Finding new people to buy your product or service is the most important part of the sales process. Your ability to prospect effectively—to find people who want and need your product or service, and are willing to buy and pay for it in the short term—is the key to your success.
People do not buy products or services. They buy results or benefits. They buy the change or improvement that they expect to enjoy as the result of purchasing your product or service. Start the prospecting process by sitting down and making a list of all the benefits that a customer could enjoy by using your product or service in different ways.
If you have a variety of benefits, organize them by priority and determine the greatest single benefit that a customer would experience. In addition, if your product offers several benefits, each of these benefits may appeal to a different type of customer.
The next stage in prospecting is for you to define exactly the prospect or person who would be most likely to buy your product or service, and buy it immediately. This requires that you define your product or service in one of four different ways.
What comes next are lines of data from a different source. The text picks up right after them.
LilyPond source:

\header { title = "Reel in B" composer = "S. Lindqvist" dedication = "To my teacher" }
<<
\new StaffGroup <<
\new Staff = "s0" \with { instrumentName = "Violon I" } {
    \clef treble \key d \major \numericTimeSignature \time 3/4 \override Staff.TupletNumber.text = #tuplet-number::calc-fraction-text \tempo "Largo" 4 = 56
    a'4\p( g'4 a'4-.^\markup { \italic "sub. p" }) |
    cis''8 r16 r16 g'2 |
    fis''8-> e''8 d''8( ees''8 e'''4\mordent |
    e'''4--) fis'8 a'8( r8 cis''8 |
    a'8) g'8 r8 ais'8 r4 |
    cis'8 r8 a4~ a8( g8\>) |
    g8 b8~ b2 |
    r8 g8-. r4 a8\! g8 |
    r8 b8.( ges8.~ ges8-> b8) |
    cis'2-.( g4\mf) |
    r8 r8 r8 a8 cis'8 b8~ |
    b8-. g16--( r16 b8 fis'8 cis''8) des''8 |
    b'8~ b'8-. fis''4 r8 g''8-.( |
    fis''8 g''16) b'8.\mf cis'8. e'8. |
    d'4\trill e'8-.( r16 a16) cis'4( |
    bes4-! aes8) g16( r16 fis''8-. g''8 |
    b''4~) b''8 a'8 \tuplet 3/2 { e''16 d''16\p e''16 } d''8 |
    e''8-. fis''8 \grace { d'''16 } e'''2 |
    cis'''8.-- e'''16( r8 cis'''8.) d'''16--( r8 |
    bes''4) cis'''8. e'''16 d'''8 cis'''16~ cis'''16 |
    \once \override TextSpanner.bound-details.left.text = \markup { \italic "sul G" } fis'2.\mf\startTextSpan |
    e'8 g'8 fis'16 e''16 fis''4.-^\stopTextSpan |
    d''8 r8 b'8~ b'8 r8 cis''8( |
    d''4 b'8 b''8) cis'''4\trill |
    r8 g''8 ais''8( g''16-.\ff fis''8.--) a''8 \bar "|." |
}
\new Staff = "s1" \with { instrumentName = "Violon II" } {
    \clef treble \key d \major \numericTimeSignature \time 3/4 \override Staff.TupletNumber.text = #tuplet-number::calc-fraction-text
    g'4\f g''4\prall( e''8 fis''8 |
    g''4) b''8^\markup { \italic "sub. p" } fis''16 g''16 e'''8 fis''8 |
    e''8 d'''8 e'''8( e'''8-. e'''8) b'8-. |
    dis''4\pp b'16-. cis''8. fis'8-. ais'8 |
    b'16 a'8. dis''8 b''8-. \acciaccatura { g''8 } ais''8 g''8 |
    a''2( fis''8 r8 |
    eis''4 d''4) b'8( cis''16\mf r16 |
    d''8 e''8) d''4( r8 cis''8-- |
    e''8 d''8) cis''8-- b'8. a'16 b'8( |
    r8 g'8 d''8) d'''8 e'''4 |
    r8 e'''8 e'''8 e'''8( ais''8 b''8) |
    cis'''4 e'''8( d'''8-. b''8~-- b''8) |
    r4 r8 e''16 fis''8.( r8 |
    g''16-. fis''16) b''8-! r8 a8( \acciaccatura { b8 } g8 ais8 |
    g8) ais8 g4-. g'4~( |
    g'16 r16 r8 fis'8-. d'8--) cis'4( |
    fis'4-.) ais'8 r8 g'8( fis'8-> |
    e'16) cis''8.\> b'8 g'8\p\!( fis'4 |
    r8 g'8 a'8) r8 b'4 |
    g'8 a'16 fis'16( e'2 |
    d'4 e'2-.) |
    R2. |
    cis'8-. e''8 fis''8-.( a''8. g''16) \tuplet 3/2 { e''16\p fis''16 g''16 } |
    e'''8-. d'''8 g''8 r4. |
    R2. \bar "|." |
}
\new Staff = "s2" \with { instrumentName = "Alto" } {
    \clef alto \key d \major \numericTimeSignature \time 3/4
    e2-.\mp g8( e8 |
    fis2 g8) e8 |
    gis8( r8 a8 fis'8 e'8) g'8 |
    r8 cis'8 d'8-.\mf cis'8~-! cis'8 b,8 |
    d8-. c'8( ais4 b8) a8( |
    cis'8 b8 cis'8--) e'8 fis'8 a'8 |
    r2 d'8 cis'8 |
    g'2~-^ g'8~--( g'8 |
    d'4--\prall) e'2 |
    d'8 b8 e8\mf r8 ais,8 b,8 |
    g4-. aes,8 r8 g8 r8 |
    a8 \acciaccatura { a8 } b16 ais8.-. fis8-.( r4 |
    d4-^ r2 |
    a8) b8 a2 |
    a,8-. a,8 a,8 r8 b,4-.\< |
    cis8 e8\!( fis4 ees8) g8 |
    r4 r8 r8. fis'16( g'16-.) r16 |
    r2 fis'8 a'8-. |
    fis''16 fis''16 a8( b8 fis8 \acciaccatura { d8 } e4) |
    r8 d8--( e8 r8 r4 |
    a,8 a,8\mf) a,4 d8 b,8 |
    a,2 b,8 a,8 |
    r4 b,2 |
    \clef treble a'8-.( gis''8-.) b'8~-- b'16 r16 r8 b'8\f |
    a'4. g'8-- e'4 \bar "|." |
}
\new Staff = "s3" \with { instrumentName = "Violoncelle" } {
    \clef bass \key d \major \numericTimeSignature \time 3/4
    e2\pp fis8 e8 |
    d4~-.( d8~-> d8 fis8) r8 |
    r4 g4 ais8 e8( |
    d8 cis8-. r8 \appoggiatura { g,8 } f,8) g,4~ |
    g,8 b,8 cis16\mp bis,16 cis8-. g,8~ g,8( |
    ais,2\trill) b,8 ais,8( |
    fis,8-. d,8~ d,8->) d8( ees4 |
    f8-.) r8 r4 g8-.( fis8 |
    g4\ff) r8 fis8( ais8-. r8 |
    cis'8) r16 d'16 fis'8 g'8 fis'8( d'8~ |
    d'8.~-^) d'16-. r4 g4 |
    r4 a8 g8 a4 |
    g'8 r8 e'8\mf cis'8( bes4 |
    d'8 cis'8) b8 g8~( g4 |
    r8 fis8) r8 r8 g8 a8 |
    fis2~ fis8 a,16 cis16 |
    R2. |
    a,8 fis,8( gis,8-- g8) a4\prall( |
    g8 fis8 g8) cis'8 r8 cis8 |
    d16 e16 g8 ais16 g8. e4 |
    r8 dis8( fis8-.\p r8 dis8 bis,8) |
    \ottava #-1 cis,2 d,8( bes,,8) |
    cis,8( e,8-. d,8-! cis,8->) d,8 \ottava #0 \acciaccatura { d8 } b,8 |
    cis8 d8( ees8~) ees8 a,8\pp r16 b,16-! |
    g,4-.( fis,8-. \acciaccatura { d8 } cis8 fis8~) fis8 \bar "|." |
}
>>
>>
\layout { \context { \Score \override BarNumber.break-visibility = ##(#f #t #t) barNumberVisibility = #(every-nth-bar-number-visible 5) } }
First, what problem would an ideal customer have that your product can solve? You are looking for people who have a problem that they are willing to pay you to solve for them. You uncover this problem by asking good questions and listening closely to the answers.
Problems fall into three categories. The first is that they are obvious and clear. The customer knows she has a problem and knows what it is.
The second is that they are not obvious and are unclear. The prospect has a problem but does not know what it is and therefore is unclear about what to do to solve it. One of the great breakthrough areas in modern selling is when you can show customers that they have a problem that they did not know they had, and how you can take that problem away in a cost-effective manner.
The third type of problem is the nonexistent problem. Quite often, when you call on a prospect, seeking a person who has a problem that your product can solve, you find that the customer really does not have that problem at all. They do not need what you are selling. They are doing just fine as they are.
Second, you look for prospects who have a need that has not yet been fulfilled. Needs are what trigger buying desire and buying behavior. Many people have needs but do not know that there is a product you can sell them that would satisfy that need. This is usually why they greet an initial sales approach with words such as, “I’m not interested,” or “I’m not in the market right now.”
Exactly what need does your product or service satisfy that your customer is willing to pay you for?
The third quality of good prospects is that they have a goal that they have not yet been able to achieve. It can be anything from weight loss to financial independence, to higher income and more rapid promotion in their job. What goal can your product or service uniquely help the customer achieve?
One of the best questioning strategies is to ask customers about their long-term goals. The greater clarity that people have about the goals that they wish to achieve, the better prospects they will be and the faster they will buy what you are selling—as long as your product helps them to achieve those goals in a cost-effective way.
Finally, you are looking for a prospect who has a pain, concern, worry, or stress that you can help to alleviate or take away. A simple question such as “What keeps you awake at night?” will often open up a torrent of selling opportunities.
In the final analysis, from the time of the ancient Sumerian markets of 5,000 B.C., customers have only and always bought one thing: improvement.
What improvement in the life or work of your customer does your product or service offer? Customers buy in anticipation of how much better off they will be after they have bought and used your product than they were before they experienced it. You must be clear about the benefit or improvement, and you must make it clear to your customers that they will enjoy that benefit or improvement.
If you sell to businesses, their needs are very simple. They want to either increase their sales and profitability, or to decrease their costs and expenses. They want to save or gain time or money. They want to improve their business operations in some way.
Business customers determine the value of your product or service, and what they are willing to pay, by the difference between the price you charge and the financial benefits they will enjoy as the result. Both must be clear to your prospects before they can make a buying decision.
The good news is that if you ask enough questions and listen carefully to the answers, your prospects will tell you everything you need to know to present your product as the best choice for them, all things considered.
One of the biggest challenges of prospecting is overcoming the fear of rejection. To overcome this fear of rejection, there is a simple technique that you can use. Resolve today to use what I call the “hundred call method.”
This method requires that you go out immediately and call on 100 new prospects as fast as you possibly can. The difference here is that you do not really care very much whether or not they buy. Your focus is on the number of prospects that you call on, not your sales results.
There seems to be a wonderful point of balance between wanting the sale too much and wanting the sale too little. When you achieve that point of balance, where you want the sale but you don’t particularly care if it comes through, you become the most effective salesperson you can possibly be.
When you implement the hundred call method in your life, and you call on 100 different people as quickly as you can, at the end of the process you will have become totally fearless. With regard to rejection, you will have ice water in your veins. You will be totally unafraid of calling on anybody at any time. For the rest of your career you will actually look forward to prospecting because you know that every prospecting call moves you one step closer to a successful sale.
1. Identify your ideal customers, and the problem, need, or goal they have that will cause them to buy from you.
2. Resolve today to double your “face time” and spend more time each day with prospects who can and will buy from you in a short period of time.